**Exercise details:**
Return exactly the span of lines in the following data that opens with the line containing "The Cindy Cochran Show is spon" and closes with the line containing "PETERBOROUGH". Include nothing else.

· · · · ·

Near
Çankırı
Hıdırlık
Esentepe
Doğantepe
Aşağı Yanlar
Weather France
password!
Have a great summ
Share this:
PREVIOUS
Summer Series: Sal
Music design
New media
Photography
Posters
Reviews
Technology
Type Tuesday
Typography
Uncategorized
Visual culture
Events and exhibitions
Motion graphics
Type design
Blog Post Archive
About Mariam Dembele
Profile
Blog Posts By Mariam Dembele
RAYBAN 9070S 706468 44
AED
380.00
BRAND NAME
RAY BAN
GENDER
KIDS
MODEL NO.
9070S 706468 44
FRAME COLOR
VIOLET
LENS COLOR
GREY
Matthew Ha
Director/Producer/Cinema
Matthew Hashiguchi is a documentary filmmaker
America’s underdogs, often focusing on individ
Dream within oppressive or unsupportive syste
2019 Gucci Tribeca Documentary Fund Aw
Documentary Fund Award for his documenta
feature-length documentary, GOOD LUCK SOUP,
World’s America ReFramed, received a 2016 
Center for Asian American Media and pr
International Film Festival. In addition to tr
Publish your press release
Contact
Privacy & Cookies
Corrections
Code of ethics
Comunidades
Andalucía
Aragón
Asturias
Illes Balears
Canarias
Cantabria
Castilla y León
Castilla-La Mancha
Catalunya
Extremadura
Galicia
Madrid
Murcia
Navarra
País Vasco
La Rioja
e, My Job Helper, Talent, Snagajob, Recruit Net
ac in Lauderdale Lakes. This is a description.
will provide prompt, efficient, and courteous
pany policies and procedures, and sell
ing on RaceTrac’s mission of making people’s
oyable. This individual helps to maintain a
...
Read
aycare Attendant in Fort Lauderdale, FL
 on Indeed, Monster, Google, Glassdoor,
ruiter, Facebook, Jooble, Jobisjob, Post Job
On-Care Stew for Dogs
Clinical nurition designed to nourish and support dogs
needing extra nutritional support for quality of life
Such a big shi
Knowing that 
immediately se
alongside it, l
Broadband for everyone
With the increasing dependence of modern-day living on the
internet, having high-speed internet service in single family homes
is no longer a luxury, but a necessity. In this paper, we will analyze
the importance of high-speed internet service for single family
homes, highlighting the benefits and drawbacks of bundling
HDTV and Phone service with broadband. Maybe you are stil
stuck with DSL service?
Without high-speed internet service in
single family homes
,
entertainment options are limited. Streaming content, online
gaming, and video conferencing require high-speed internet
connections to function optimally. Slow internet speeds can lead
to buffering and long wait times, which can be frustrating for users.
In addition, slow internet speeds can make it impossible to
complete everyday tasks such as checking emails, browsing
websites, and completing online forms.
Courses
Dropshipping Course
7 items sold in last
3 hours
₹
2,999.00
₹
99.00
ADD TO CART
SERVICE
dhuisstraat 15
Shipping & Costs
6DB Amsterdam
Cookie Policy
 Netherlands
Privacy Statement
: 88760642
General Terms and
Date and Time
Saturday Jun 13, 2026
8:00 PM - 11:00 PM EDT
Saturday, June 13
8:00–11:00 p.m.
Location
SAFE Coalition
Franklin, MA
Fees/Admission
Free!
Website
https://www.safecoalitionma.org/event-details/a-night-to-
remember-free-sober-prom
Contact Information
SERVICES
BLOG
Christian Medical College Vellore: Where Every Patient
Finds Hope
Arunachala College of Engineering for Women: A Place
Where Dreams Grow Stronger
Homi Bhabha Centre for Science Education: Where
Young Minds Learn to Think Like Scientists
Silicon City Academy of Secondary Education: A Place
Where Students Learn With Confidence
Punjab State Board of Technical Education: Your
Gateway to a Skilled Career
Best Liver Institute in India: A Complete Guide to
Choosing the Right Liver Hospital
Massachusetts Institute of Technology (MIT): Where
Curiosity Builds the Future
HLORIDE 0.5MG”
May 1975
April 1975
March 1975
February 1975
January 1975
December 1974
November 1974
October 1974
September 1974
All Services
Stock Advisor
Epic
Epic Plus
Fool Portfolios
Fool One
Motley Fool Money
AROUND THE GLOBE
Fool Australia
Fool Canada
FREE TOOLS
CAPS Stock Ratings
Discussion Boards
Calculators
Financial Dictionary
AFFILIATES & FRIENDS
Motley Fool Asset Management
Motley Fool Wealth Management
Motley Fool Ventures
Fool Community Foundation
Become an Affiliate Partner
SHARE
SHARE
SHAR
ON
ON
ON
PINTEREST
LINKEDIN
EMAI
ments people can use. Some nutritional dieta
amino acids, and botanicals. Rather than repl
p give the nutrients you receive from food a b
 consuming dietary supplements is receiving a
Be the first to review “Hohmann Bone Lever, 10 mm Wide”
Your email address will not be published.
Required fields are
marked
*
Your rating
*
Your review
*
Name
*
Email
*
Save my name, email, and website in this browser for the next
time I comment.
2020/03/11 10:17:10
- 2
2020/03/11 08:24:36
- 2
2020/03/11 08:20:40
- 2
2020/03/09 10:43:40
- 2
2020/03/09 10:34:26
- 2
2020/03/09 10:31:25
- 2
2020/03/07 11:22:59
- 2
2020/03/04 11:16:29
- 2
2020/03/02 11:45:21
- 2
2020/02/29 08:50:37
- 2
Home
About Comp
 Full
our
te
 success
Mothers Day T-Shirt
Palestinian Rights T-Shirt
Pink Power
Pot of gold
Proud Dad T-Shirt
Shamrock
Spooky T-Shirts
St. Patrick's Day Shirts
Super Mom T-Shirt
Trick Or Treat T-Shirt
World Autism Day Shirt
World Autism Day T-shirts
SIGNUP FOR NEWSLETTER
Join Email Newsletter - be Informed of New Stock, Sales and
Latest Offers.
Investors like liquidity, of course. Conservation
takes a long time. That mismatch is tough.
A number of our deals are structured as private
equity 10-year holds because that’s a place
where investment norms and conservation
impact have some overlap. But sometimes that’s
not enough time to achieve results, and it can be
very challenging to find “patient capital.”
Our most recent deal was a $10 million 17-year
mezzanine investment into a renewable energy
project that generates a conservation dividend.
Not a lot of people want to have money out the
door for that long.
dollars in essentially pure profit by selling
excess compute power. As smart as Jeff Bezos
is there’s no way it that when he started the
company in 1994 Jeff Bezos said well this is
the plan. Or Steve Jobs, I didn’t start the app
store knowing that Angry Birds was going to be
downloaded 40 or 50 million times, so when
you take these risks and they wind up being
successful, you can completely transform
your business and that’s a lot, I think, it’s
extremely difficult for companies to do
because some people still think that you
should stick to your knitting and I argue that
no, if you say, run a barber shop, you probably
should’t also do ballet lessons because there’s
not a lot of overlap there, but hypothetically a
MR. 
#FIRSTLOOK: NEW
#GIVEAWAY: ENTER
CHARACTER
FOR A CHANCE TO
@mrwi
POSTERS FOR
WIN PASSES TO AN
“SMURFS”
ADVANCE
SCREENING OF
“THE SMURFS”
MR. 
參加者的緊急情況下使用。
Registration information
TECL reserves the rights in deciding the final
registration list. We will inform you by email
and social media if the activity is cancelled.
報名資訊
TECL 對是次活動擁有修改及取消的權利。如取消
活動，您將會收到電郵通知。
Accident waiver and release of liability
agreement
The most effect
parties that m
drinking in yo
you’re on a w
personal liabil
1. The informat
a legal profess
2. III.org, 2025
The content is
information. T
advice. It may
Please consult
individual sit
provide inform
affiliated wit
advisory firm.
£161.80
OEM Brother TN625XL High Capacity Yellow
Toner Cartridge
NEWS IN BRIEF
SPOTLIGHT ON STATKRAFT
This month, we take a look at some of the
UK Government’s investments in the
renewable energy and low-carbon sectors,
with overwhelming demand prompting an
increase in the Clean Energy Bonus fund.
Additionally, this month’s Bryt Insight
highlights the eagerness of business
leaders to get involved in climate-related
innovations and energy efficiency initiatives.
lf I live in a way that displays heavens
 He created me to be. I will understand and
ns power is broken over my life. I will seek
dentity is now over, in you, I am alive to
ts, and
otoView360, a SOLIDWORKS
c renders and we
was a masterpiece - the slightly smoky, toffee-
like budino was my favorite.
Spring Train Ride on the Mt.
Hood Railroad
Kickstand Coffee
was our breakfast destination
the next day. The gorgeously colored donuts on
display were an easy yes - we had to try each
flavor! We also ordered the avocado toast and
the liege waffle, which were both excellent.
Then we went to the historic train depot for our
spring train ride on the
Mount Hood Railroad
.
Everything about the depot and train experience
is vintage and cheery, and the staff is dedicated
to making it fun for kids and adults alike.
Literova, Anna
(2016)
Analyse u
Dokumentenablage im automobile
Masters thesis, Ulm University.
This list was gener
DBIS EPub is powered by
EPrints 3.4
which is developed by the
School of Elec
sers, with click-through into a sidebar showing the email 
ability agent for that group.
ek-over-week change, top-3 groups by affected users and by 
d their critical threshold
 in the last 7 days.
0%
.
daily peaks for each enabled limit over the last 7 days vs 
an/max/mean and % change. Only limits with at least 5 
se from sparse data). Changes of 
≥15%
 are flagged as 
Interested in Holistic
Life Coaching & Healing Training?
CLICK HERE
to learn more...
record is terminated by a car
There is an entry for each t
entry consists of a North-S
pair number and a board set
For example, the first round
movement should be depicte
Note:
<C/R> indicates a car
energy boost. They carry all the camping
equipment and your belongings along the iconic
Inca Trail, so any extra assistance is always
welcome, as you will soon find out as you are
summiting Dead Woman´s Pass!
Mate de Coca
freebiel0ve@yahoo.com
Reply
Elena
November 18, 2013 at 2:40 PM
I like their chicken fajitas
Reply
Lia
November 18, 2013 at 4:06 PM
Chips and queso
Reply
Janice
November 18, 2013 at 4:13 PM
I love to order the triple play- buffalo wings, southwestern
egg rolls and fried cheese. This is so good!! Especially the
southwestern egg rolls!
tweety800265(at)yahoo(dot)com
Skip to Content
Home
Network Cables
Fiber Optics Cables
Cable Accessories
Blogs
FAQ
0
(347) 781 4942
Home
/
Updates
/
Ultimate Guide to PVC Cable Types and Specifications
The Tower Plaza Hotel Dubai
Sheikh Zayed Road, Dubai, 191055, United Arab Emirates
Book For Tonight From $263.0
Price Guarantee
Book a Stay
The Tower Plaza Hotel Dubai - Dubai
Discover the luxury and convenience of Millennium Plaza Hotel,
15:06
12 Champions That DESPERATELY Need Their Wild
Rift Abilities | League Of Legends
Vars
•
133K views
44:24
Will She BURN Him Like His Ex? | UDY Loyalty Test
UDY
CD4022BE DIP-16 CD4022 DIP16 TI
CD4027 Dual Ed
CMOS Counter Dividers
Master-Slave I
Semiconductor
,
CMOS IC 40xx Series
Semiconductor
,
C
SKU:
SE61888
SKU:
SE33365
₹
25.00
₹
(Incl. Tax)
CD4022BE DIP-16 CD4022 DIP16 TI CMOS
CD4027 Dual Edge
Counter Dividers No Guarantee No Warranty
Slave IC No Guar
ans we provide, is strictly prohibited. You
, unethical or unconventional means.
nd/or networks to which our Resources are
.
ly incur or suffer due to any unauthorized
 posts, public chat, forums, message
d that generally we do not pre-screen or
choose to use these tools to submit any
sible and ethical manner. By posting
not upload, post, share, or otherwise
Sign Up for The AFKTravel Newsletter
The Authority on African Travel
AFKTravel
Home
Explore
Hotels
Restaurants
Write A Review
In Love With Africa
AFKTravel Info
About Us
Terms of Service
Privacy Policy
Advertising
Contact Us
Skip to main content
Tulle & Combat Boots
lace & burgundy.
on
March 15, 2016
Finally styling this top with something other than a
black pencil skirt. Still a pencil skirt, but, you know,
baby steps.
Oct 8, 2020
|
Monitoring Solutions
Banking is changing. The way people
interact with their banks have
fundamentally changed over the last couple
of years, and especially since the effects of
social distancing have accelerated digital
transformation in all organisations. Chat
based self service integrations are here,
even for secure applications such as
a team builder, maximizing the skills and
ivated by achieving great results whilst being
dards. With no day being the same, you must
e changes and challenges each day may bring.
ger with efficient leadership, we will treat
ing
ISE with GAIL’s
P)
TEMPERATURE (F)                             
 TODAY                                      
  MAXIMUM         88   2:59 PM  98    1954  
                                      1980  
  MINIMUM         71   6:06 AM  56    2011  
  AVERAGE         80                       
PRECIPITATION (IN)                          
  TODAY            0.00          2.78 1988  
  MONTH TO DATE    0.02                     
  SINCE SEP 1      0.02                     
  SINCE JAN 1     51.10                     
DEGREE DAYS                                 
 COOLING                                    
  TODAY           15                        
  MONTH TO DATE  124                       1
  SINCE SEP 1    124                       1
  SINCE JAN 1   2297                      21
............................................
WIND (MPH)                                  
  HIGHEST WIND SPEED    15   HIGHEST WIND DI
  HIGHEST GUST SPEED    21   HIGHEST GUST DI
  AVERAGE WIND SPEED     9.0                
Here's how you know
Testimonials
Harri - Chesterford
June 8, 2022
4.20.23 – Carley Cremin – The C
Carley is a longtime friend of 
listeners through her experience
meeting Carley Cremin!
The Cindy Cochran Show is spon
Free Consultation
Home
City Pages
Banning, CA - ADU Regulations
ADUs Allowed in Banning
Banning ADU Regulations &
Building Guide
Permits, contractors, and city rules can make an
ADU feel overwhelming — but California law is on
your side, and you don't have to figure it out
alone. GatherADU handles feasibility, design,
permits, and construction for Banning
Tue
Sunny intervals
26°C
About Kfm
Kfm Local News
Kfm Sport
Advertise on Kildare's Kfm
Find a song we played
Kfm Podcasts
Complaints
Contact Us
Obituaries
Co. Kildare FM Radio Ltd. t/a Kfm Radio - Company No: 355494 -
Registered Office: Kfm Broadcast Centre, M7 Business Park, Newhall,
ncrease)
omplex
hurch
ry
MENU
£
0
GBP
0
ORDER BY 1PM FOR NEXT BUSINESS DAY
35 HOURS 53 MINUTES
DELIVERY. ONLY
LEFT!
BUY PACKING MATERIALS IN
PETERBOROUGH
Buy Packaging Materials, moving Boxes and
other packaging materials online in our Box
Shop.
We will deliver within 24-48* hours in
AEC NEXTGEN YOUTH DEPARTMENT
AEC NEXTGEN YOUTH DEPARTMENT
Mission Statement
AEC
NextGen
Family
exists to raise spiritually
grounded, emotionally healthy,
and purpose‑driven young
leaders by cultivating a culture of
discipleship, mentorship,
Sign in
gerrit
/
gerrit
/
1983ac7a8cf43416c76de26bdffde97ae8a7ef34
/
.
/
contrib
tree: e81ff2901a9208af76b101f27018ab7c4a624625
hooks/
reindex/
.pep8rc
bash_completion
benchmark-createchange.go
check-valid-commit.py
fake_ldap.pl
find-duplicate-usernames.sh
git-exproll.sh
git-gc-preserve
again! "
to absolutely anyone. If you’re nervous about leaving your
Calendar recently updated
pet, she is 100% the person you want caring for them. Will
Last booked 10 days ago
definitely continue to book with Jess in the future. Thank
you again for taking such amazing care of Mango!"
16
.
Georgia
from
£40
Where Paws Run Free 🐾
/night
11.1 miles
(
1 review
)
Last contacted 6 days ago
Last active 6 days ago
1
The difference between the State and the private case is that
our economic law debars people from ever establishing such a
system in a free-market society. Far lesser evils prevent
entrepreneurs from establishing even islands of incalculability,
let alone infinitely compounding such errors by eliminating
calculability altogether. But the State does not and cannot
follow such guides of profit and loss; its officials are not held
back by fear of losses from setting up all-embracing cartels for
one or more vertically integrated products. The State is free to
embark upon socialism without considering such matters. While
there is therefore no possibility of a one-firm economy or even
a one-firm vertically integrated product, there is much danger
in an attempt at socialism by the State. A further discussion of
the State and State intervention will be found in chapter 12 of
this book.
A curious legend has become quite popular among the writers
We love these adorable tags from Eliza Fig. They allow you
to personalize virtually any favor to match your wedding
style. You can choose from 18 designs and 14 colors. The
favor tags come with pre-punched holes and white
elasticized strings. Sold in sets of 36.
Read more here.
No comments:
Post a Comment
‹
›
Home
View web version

· · · · ·

**Output for this task:**
The Cindy Cochran Show is spon
Free Consultation
Home
City Pages
Banning, CA - ADU Regulations
ADUs Allowed in Banning
Banning ADU Regulations &
Building Guide
Permits, contractors, and city rules can make an
ADU feel overwhelming — but California law is on
your side, and you don't have to figure it out
alone. GatherADU handles feasibility, design,
permits, and construction for Banning
Tue
Sunny intervals
26°C
About Kfm
Kfm Local News
Kfm Sport
Advertise on Kildare's Kfm
Find a song we played
Kfm Podcasts
Complaints
Contact Us
Obituaries
Co. Kildare FM Radio Ltd. t/a Kfm Radio - Company No: 355494 -
Registered Office: Kfm Broadcast Centre, M7 Business Park, Newhall,
ncrease)
omplex
hurch
ry
MENU
£
0
GBP
0
ORDER BY 1PM FOR NEXT BUSINESS DAY
35 HOURS 53 MINUTES
DELIVERY. ONLY
LEFT!
BUY PACKING MATERIALS IN
PETERBOROUGH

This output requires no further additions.